§ **Activity**
The expected answer is the data below, printed verbatim without its pictures.

§ **Dataset content**
▶

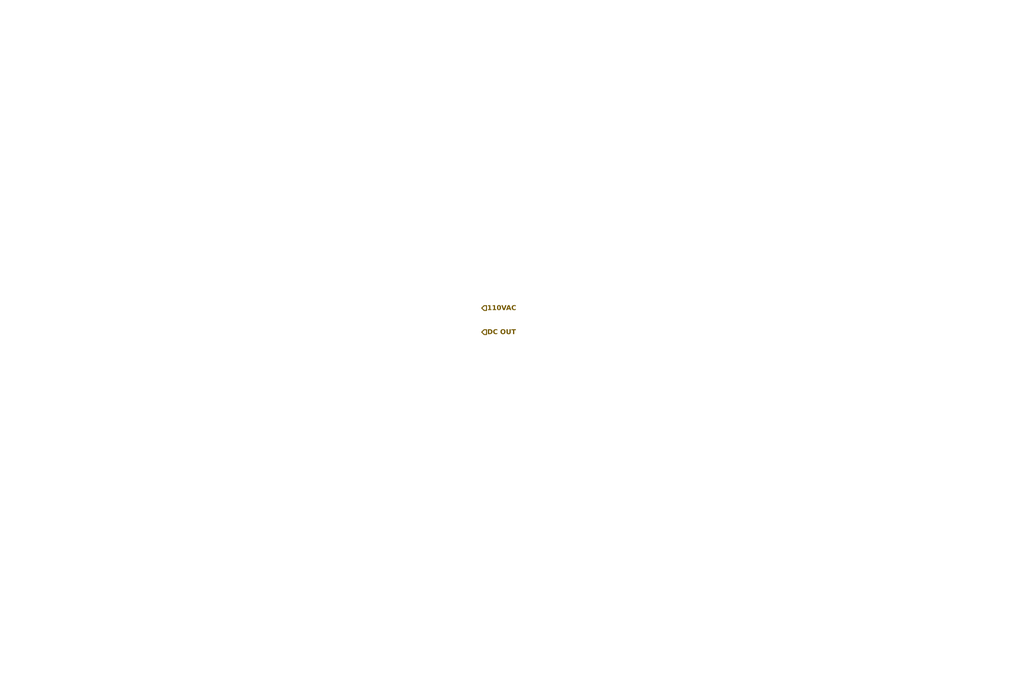
<source format=kicad_sch>
(kicad_sch
	(version 20240101)
	(generator "eeschema")
	(generator_version "8.99")
	(uuid "9656877e-9947-4465-b8a7-40790b2fc774")
	(paper "User" 270 180)
	(lib_symbols)
	(hierarchical_label "110VAC"
		(shape input)
		(at 127 81.28 0)
		(fields_autoplaced yes)
		(effects
			(font
				(face "JetBrains Mono")
				(size 1.27 1.27)
				(thickness 0.254)
				(bold yes)
			)
			(justify left)
		)
		(uuid "1be9d5f4-0ca6-427a-b675-c19e060a8574")
	)
	(hierarchical_label "DC OUT"
		(shape input)
		(at 127 87.63 0)
		(fields_autoplaced yes)
		(effects
			(font
				(face "JetBrains Mono")
				(size 1.27 1.27)
				(thickness 0.254)
				(bold yes)
			)
			(justify left)
		)
		(uuid "a8a6402c-1511-4dd1-8f11-620e7c75baf9")
	)
)
</source>
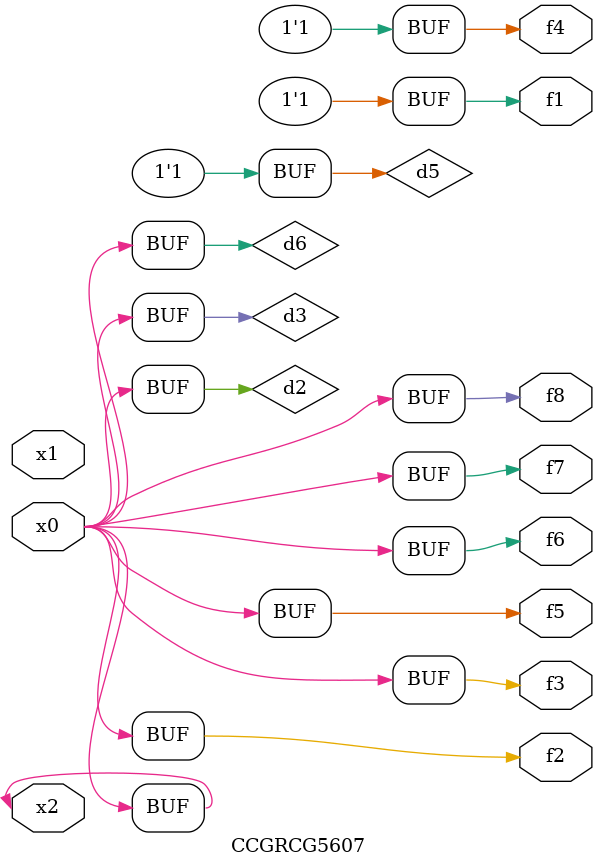
<source format=v>
module CCGRCG5607(
	input x0, x1, x2,
	output f1, f2, f3, f4, f5, f6, f7, f8
);

	wire d1, d2, d3, d4, d5, d6;

	xnor (d1, x2);
	buf (d2, x0, x2);
	and (d3, x0);
	xnor (d4, x1, x2);
	nand (d5, d1, d3);
	buf (d6, d2, d3);
	assign f1 = d5;
	assign f2 = d6;
	assign f3 = d6;
	assign f4 = d5;
	assign f5 = d6;
	assign f6 = d6;
	assign f7 = d6;
	assign f8 = d6;
endmodule

</source>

◀

§ **Final answer**
<source format=kicad_sch>
(kicad_sch
	(version 20240101)
	(generator "eeschema")
	(generator_version "8.99")
	(uuid "9656877e-9947-4465-b8a7-40790b2fc774")
	(paper "User" 270 180)
	(lib_symbols)
	(hierarchical_label "110VAC"
		(shape input)
		(at 127 81.28 0)
		(fields_autoplaced yes)
		(effects
			(font
				(face "JetBrains Mono")
				(size 1.27 1.27)
				(thickness 0.254)
				(bold yes)
			)
			(justify left)
		)
		(uuid "1be9d5f4-0ca6-427a-b675-c19e060a8574")
	)
	(hierarchical_label "DC OUT"
		(shape input)
		(at 127 87.63 0)
		(fields_autoplaced yes)
		(effects
			(font
				(face "JetBrains Mono")
				(size 1.27 1.27)
				(thickness 0.254)
				(bold yes)
			)
			(justify left)
		)
		(uuid "a8a6402c-1511-4dd1-8f11-620e7c75baf9")
	)
)
</source>
<source format=v>
module CCGRCG5607(
	input x0, x1, x2,
	output f1, f2, f3, f4, f5, f6, f7, f8
);

	wire d1, d2, d3, d4, d5, d6;

	xnor (d1, x2);
	buf (d2, x0, x2);
	and (d3, x0);
	xnor (d4, x1, x2);
	nand (d5, d1, d3);
	buf (d6, d2, d3);
	assign f1 = d5;
	assign f2 = d6;
	assign f3 = d6;
	assign f4 = d5;
	assign f5 = d6;
	assign f6 = d6;
	assign f7 = d6;
	assign f8 = d6;
endmodule

</source>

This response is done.